Exercise prompt: Ignoring every picture, return the lines of the listing below word for word, from the line that holds "Fig. 18. The" through the line that holds "Figure 3. Changes".

BEGIN Task input

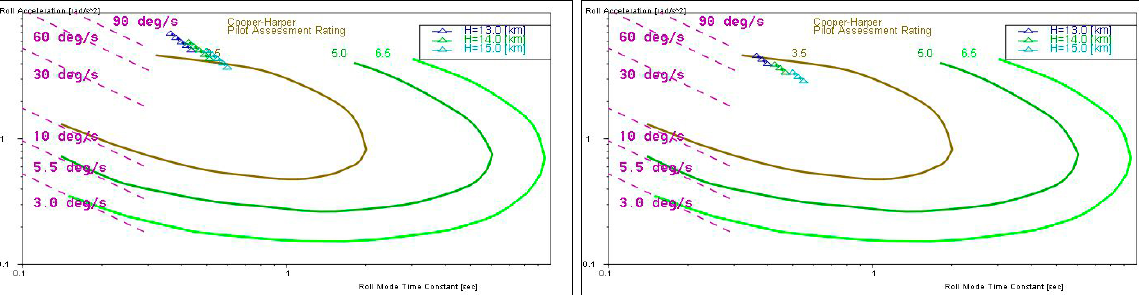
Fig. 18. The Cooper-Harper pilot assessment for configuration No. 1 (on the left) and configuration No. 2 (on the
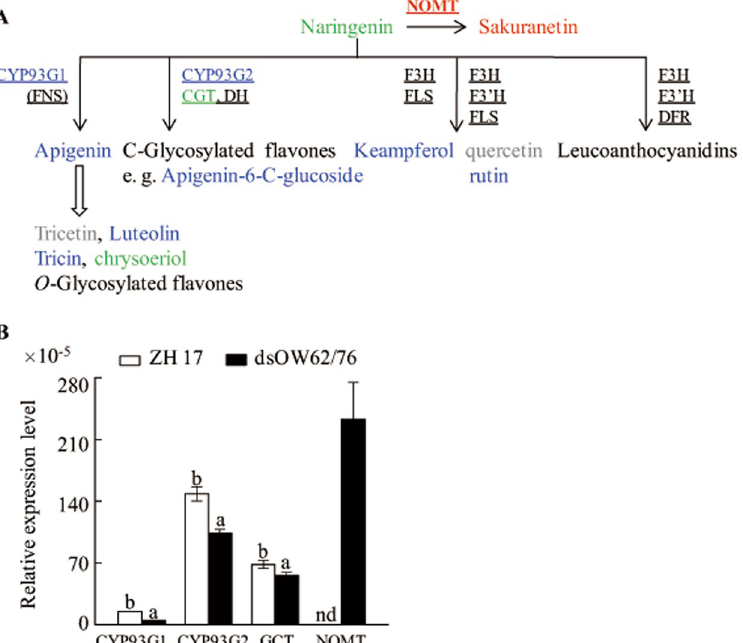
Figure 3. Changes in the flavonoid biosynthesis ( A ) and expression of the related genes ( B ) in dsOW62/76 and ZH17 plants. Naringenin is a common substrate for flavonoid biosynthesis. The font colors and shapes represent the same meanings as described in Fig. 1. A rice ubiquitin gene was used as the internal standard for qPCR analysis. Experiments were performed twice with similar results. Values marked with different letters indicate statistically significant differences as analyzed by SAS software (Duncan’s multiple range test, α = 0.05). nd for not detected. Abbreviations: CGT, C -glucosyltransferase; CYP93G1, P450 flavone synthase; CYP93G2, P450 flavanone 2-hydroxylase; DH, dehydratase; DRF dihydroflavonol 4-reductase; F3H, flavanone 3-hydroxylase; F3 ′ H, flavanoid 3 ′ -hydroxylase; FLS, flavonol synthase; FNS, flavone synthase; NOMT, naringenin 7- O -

END Task input
BEGIN Task input

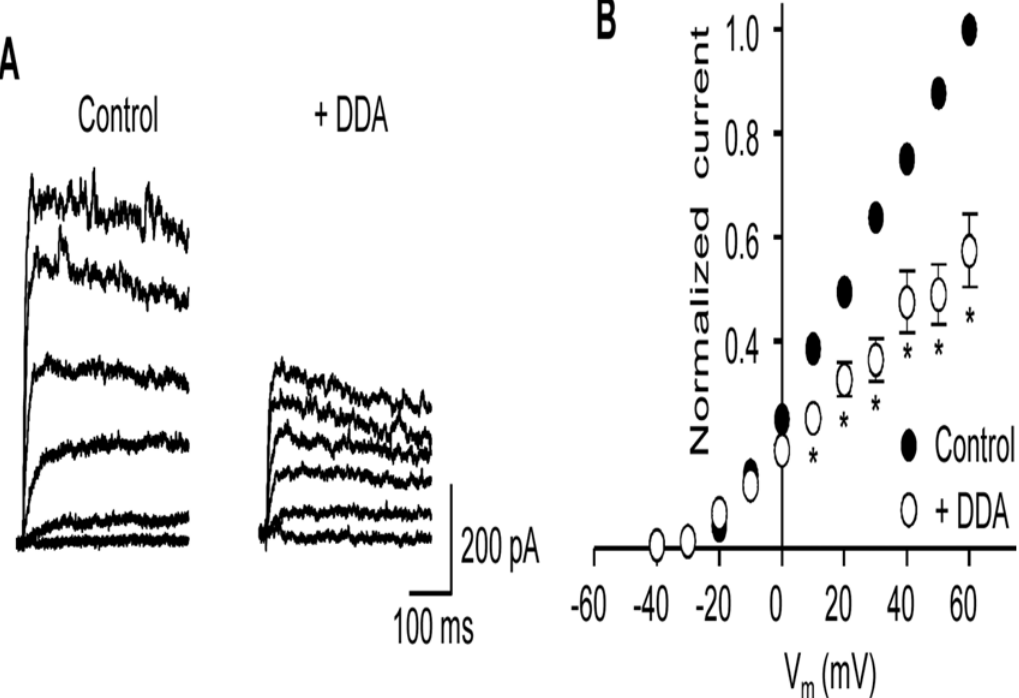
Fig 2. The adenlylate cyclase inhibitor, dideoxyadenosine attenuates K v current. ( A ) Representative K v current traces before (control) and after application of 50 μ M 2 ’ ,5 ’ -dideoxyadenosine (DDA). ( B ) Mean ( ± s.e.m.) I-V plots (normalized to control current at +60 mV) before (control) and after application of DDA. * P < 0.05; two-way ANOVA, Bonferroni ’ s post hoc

END Task input

Completed task:
Fig. 18. The Cooper-Harper pilot assessment for configuration No. 1 (on the left) and configuration No. 2 (on the
Figure 3. Changes in the flavonoid biosynthesis ( A ) and expression of the related genes ( B ) in dsOW62/76 and ZH17 plants. Naringenin is a common substrate for flavonoid biosynthesis. The font colors and shapes represent the same meanings as described in Fig. 1. A rice ubiquitin gene was used as the internal standard for qPCR analysis. Experiments were performed twice with similar results. Values marked with different letters indicate statistically significant differences as analyzed by SAS software (Duncan’s multiple range test, α = 0.05). nd for not detected. Abbreviations: CGT, C -glucosyltransferase; CYP93G1, P450 flavone synthase; CYP93G2, P450 flavanone 2-hydroxylase; DH, dehydratase; DRF dihydroflavonol 4-reductase; F3H, flavanone 3-hydroxylase; F3 ′ H, flavanoid 3 ′ -hydroxylase; FLS, flavonol synthase; FNS, flavone synthase; NOMT, naringenin 7- O -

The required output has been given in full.